Дубовской Николай Никанорович - страница 2

Шрифт
Интервал


Мне невольно подумалось: это не москвич-художник, не московская простота, в которой мне приходилось вращаться; Дубовской – питерец, рангом выше москвичей, и с ним надо быть осторожным, чтобы не наговорить лишнего и не показаться смешным.

Но разговор Николай Никанорович вел в чрезвычайно деликатной форме, вызывая к себе уважение и симпатию.

Параллельная выставка, с которой мне пришлось путешествовать, была послана по малым губернским городам исключительно в целях пропаганды искусства без всяких расчетов на материальные выгоды.
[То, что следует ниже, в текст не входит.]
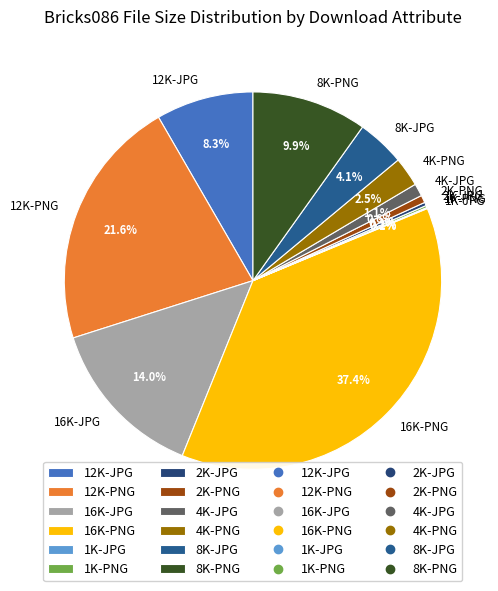

What is the ratio of the value at 4K-JPG to the value at 2K-JPG?

3.8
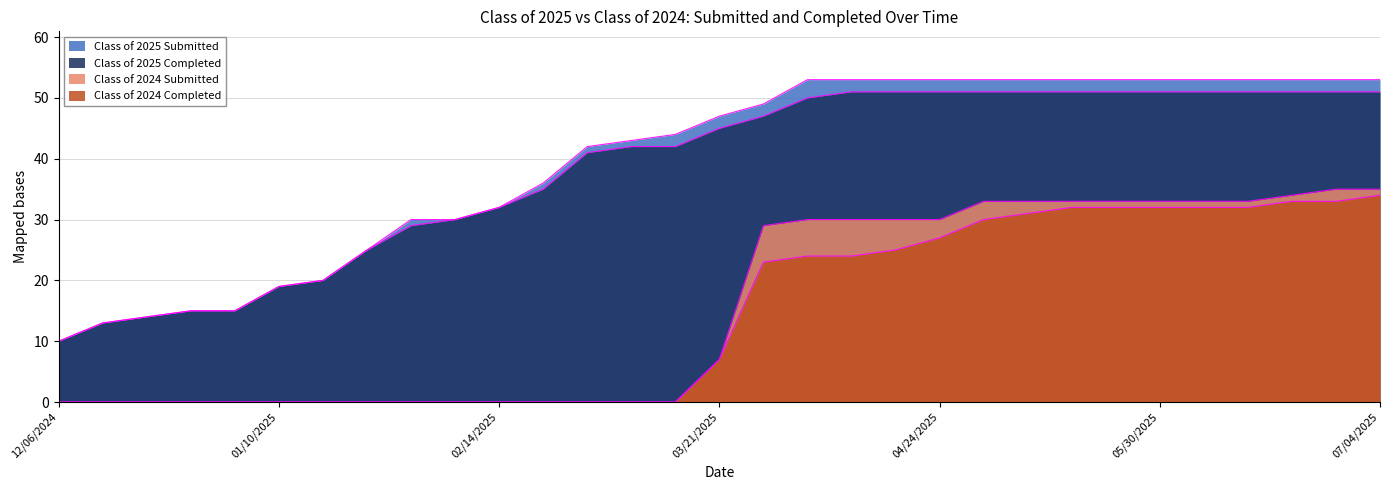

What is the average value of the Class of 2025 Submitted series?

40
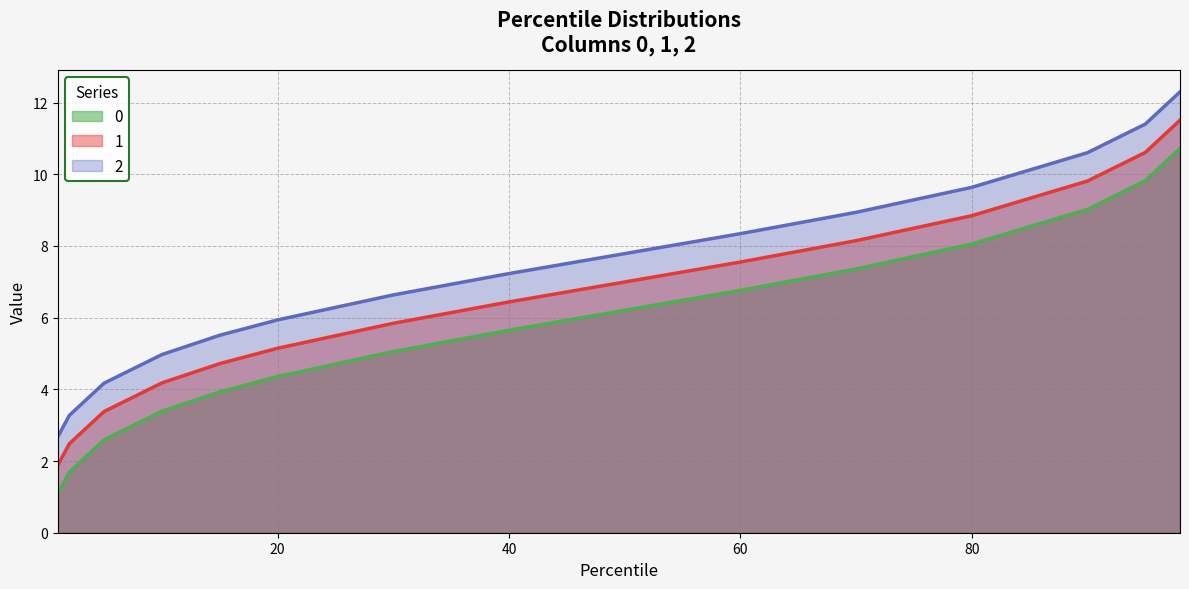

Is it true that 2 equals 2.3 at 5?

False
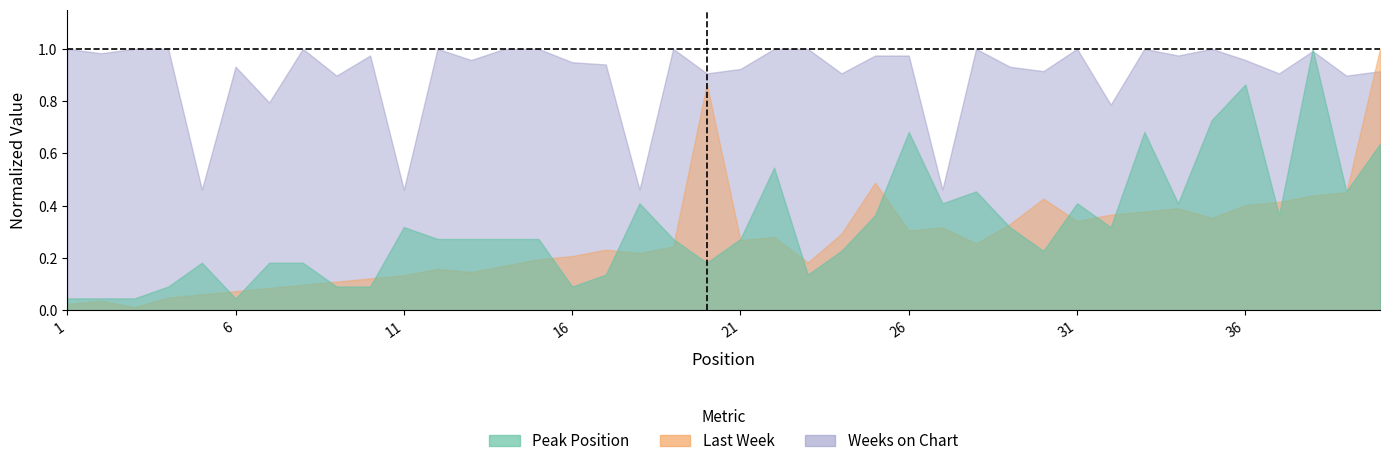

What is the sum of the Peak Position values at 4 and 13?

0.4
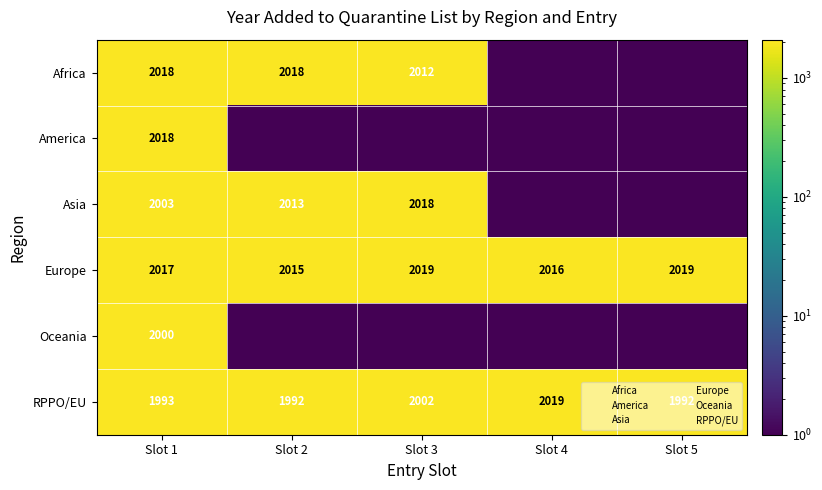

What is the difference between the maximum and minimum values in the RPPO/EU series?

27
Она не могла оправдать расходов по своему передвижению, и Товарищество несло убытки.

Когда я указал на это Дубовскому, он ответил:

«Вы говорите о материальном. Да, мы это предвидели и с этим считаемся. Конечно, мы, художники, – люди, и должны есть и пить, чтобы жить и работать по искусству, а для этого необходимы для нас и деньги с выставок; но мы не забываем и главного, для чего мы живем и для чего существует искусство. И разве не важно то, что в своей главной, конечной цели мы приобрели там, в глуши, людей, с нами ведущих беседу, нас понимающих и разделяющих наши радости. Для этого, право, стоит уделить часть из того, что мы получаем от нашего общества заработка. Мы, передвижники, так на это смотрим и просим вас не огорчаться материальным неуспехом, а радоваться нашей победе».

В дальнейшей нашей беседе об искусстве, в которую мы незаметно втянулись, у Дубовского появились особо тонкие и сложные мысли, которые я еще недопонимал или он не ясно для меня их формулировал. Вечером, возвращаясь от Дубовского по пустынной набережной канала, я долго раздумывал о новом знакомстве, о новом типе художника. Дубовской представлялся мне разумным, деловым, прекрасным человеком и в то же время каким-то абстрактным. Последнее определение хотя и показалось мне несуразным, но я оставил его для себя в своей памяти.

И впоследствии мне казалось, что в натуре Дубовского было реальное и человеческое, что связывало его с жизнью, чем он от нее питался в своем творчестве, и было нечто другое, не совсем ясное для меня, – его идеализм, скорее романтизм, отход от прозы жизни, стремление перешагнуть грань реального и уйти в особый мир отвлеченной мысли и мечты, которые не увязывались с действительностью. Тогда он замыкался в себе, становился, как я его назвал, абстрактным и непонятным, скрытным для многих, которые пробовали подойти ж его многогранной и тонкой натуре со своей простой меркой.